Google come altre società operanti nel ramo industriale, o di altri settori, tendono giustamente a mantenere segreti i propri progetti, ma sembra che questa volta Big G abbia esagerato nei termini e nei metodi utilizzati allo scopo.
Un ex product manager ha citato in giudizio Google per l’utilizzo improprio delle politiche di riservatezza interne, sostenendo che la società vìola le leggi sul lavoro della California. Tra le altre cose, sembrerebbe che Google gestisca un “programma di spionaggio” interno che si basa sulle segnalazioni volontarie dei dipendenti verso i loro colleghi rei di aver fatto trapelare informazioni. Secondo le policy di sicurezza, potate alla luce dalla denuncia, ai dipendenti è vietato discutere delle condizioni di lavoro, dei salari o anche di semplici questioni lavorative tra colleghi. Inoltre, sono vietati i contatti con la stampa e non è possibile nemmeno pubblicare online opinioni sul datore di lavoro, anche in caso di pubblicazioni strettamente confidenziali.

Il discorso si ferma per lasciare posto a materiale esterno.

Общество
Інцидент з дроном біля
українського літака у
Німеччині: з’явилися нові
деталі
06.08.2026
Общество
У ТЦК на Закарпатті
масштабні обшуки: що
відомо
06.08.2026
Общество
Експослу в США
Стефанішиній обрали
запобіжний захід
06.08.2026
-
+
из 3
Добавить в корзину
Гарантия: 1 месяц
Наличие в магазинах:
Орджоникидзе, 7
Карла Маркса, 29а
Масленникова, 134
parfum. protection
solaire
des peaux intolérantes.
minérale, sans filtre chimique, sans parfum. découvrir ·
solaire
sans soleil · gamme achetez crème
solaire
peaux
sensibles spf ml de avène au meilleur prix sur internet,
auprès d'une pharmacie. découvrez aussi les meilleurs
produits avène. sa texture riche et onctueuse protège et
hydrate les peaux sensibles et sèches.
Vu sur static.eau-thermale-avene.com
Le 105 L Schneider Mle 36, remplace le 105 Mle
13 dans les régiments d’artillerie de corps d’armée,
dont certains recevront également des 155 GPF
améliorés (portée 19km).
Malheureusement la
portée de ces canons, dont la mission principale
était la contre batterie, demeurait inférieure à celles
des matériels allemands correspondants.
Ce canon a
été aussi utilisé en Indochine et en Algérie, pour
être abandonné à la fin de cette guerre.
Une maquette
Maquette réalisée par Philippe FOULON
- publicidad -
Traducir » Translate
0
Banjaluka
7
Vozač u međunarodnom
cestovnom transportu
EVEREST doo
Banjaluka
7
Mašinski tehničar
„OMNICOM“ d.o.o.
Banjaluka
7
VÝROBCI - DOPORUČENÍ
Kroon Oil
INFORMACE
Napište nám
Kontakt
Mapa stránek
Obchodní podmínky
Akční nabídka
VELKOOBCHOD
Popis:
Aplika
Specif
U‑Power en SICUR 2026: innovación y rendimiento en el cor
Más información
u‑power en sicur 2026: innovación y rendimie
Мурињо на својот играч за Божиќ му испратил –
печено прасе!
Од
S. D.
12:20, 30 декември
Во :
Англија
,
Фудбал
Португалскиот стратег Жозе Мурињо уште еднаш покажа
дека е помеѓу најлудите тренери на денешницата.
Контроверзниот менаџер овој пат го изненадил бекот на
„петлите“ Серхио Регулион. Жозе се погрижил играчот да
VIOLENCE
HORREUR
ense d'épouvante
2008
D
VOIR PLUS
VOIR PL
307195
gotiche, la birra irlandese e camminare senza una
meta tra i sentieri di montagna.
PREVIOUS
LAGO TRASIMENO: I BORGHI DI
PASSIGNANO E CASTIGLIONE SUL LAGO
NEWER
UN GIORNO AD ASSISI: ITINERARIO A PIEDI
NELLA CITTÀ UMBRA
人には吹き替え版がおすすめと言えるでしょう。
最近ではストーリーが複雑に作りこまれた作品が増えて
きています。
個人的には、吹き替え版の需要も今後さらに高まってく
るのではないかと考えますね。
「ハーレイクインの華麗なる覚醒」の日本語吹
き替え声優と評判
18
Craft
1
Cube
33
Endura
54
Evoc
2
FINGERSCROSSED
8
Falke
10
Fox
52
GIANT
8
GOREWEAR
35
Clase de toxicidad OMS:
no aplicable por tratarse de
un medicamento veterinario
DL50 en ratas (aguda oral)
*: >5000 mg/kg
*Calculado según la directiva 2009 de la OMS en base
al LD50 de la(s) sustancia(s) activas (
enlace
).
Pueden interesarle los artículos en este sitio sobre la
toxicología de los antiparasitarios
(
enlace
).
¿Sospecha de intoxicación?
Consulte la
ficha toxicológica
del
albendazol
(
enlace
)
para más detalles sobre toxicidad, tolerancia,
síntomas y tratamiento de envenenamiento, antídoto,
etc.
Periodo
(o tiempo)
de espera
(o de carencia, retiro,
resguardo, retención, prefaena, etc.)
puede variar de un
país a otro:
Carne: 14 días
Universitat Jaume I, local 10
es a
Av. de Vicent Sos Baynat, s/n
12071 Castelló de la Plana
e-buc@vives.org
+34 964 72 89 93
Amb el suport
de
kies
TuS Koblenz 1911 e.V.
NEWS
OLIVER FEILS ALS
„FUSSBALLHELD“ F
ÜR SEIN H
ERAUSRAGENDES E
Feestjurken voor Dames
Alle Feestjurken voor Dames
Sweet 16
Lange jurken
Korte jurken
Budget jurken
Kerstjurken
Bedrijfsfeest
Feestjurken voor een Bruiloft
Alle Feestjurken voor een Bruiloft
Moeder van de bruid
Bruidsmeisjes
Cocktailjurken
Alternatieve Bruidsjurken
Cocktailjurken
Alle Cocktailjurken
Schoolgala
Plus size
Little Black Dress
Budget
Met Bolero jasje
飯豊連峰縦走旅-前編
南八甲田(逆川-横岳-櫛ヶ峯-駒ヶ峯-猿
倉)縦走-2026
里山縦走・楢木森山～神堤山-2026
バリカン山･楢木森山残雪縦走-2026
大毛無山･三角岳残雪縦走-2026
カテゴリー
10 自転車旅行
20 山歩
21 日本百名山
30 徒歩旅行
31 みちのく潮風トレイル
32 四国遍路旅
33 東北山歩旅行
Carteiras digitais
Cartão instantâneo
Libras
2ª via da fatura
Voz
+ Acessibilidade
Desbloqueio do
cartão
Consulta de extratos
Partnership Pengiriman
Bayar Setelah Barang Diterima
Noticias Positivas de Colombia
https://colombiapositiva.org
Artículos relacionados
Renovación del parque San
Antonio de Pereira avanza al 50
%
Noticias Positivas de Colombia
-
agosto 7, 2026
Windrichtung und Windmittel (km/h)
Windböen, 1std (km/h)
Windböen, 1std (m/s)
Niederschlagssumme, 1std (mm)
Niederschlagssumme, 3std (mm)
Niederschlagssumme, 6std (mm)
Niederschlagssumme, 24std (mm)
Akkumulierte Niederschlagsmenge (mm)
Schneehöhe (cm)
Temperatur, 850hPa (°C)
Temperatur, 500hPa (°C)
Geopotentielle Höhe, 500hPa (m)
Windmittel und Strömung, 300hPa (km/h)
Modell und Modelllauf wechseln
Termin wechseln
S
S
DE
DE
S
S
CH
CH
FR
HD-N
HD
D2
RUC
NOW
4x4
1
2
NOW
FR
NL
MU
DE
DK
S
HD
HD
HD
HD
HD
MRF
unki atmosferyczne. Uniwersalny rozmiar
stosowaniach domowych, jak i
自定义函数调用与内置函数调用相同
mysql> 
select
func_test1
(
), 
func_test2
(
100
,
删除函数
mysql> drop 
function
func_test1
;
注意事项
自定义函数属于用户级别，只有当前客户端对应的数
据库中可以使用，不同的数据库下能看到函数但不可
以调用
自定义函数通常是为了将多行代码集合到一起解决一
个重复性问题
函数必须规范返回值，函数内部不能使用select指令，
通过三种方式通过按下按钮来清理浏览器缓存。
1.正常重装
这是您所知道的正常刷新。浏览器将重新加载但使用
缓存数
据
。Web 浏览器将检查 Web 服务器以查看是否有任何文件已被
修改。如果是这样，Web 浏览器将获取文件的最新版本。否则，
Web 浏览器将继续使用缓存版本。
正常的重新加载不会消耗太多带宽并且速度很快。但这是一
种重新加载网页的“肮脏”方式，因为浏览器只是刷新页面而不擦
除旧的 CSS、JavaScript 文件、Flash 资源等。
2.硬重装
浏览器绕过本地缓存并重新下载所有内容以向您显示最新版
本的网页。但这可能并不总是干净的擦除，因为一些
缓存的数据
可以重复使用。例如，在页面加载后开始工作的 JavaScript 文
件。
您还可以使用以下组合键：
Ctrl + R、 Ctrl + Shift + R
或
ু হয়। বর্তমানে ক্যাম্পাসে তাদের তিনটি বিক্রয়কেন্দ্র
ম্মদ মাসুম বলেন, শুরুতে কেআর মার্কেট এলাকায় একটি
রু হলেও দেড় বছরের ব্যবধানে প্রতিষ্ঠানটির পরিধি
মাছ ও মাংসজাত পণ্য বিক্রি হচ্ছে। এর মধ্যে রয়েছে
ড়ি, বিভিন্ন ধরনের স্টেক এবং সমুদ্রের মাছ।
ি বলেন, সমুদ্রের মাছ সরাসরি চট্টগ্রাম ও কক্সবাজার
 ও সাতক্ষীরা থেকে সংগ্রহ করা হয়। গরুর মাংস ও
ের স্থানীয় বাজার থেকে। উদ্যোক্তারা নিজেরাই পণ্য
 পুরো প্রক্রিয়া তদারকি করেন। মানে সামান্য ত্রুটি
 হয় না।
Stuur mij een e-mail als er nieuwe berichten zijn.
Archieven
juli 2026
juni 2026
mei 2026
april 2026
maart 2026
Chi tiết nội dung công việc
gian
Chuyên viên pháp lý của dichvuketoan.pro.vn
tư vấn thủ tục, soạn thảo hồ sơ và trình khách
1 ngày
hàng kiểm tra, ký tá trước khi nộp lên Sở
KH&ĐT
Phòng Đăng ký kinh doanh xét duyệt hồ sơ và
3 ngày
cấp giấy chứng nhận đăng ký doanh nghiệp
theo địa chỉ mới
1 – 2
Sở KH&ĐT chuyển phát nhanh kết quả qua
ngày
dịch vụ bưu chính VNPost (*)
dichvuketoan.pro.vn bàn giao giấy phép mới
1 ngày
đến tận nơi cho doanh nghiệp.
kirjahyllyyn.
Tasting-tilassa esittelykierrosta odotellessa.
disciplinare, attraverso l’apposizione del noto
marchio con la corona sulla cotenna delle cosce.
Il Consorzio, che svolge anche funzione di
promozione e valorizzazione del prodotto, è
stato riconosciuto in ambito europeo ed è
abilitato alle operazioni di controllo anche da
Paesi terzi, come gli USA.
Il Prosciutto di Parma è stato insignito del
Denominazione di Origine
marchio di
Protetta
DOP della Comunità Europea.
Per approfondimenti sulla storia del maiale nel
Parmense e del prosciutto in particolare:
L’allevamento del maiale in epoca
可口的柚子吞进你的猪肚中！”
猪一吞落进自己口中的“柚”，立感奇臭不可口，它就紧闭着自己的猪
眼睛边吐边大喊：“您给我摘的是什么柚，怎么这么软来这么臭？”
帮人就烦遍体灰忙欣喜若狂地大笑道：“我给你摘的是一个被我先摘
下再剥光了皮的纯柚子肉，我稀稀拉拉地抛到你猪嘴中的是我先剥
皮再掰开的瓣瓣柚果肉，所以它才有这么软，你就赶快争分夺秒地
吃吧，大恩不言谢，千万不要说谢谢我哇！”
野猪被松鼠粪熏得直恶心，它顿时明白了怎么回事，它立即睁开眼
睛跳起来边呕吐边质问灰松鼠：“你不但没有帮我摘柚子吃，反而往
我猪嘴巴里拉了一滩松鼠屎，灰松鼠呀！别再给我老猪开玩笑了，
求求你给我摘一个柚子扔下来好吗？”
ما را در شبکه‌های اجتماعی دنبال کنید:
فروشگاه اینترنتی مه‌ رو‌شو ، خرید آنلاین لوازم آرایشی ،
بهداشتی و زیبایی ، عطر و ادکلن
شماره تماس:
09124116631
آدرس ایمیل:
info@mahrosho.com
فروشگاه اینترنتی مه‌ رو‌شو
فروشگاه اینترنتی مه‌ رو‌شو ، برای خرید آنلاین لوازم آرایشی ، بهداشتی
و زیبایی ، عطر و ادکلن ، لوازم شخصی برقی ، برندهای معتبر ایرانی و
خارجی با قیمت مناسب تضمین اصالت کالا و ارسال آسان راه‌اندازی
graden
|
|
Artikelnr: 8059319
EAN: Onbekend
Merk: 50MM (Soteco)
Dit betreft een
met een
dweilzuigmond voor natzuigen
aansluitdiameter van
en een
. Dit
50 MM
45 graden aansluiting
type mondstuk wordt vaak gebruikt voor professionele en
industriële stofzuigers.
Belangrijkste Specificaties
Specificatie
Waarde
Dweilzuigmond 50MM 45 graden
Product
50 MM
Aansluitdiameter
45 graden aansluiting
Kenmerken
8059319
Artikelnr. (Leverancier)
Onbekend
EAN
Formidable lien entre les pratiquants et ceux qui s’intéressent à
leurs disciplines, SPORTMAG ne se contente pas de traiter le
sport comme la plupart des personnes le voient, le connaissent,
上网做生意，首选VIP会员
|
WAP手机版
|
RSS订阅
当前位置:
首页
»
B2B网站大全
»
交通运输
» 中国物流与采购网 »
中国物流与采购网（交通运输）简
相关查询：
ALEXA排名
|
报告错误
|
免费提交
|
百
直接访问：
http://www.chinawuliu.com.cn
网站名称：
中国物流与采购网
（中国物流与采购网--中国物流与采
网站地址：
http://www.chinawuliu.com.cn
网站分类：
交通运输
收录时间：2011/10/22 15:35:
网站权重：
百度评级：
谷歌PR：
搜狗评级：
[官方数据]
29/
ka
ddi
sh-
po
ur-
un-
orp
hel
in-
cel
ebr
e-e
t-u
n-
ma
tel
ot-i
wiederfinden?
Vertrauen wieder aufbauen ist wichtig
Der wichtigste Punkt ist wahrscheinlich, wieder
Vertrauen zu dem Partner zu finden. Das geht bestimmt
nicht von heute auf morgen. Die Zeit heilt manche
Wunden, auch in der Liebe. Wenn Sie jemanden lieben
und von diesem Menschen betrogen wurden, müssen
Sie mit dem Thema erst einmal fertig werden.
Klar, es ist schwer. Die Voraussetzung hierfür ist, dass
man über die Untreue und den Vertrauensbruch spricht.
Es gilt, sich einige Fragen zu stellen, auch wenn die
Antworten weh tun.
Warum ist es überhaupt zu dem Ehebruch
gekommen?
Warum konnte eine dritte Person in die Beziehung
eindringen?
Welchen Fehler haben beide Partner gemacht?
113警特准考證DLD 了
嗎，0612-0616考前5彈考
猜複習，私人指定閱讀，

Da quanto appreso dalla vicenda, sembrerebbe che Google abbia istituito una speciale divisione chiamata StopLeaks che si occuperebbe di indagare su tutte le fughe di notizie. Chiunque dei dipendenti si accorga di una violazione dovrebbe riportarle attraverso un’estensione del Browser Chrome, espressamente creata per lo scopo.
Se così fosse Google starebbe seriamente violando le leggi californiane sul lavoro e se tutte le accuse dovessero essere veritiere, la compagnia californiana rischierebbe, nella peggiore delle ipotesi, un risarcimento che potrebbe arrivare fino a circa 15.000 per ogni dipendente (circa 65.000).